● EXCERPTED TEXT:
● ● ● ● ●
By now, most people are aware of the environmental effects of air or water pollution. University of Notre Dame philosopher and scientist Kristin Shrader-Frechette has devoted herself to bringing to light a less known concern: the inequitable distribution of pollution’s human toll.
“Polluters ‘target’ poor and minority communities to locate noxious facilities because they know that residents often are unable to defend themselves,” she says.
For her efforts, Shrader-Frechette was recently awarded the Dr. Jean Mayer Global Citizenship Award from Tufts University’s Institute for Global Leadership. The honor recognizes her lifetime body of work, including research and pro bono service related to both global public-health problems and pollution-related environmental justice.
● ● ● ● ●
● REQUIREMENT: Transcribe the passage about Kristin Shrader-Frechette's work on pollution between "By now, most" and "pollution-related environmental justice.", inclusive. The records have nothing to do with this.

Transcribed page contents
● ● ● ● ●
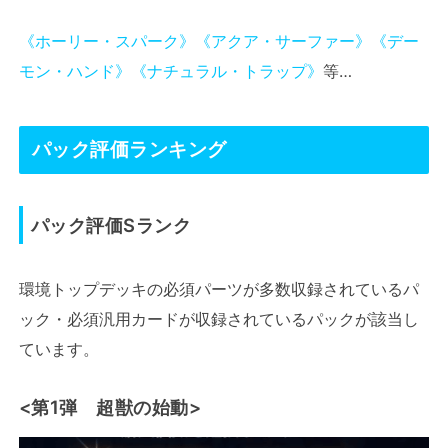
《ホーリー・スパーク》
《アクア・サーファー》
《デー
モン・ハンド》
《ナチュラル・トラップ》
等…
パック評価ランキング
パック評価Sランク
環境トップデッキの必須パーツが多数収録されているパ
ック・必須汎用カードが収録されているパックが該当し
ています。
<第1弾 超獣の始動>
● ● ● ● ●
● SOLUTION FOR THIS TASK:
By now, most people are aware of the environmental effects of air or water pollution. University of Notre Dame philosopher and scientist Kristin Shrader-Frechette has devoted herself to bringing to light a less known concern: the inequitable distribution of pollution’s human toll.
“Polluters ‘target’ poor and minority communities to locate noxious facilities because they know that residents often are unable to defend themselves,” she says.
For her efforts, Shrader-Frechette was recently awarded the Dr. Jean Mayer Global Citizenship Award from Tufts University’s Institute for Global Leadership. The honor recognizes her lifetime body of work, including research and pro bono service related to both global public-health problems and pollution-related environmental justice.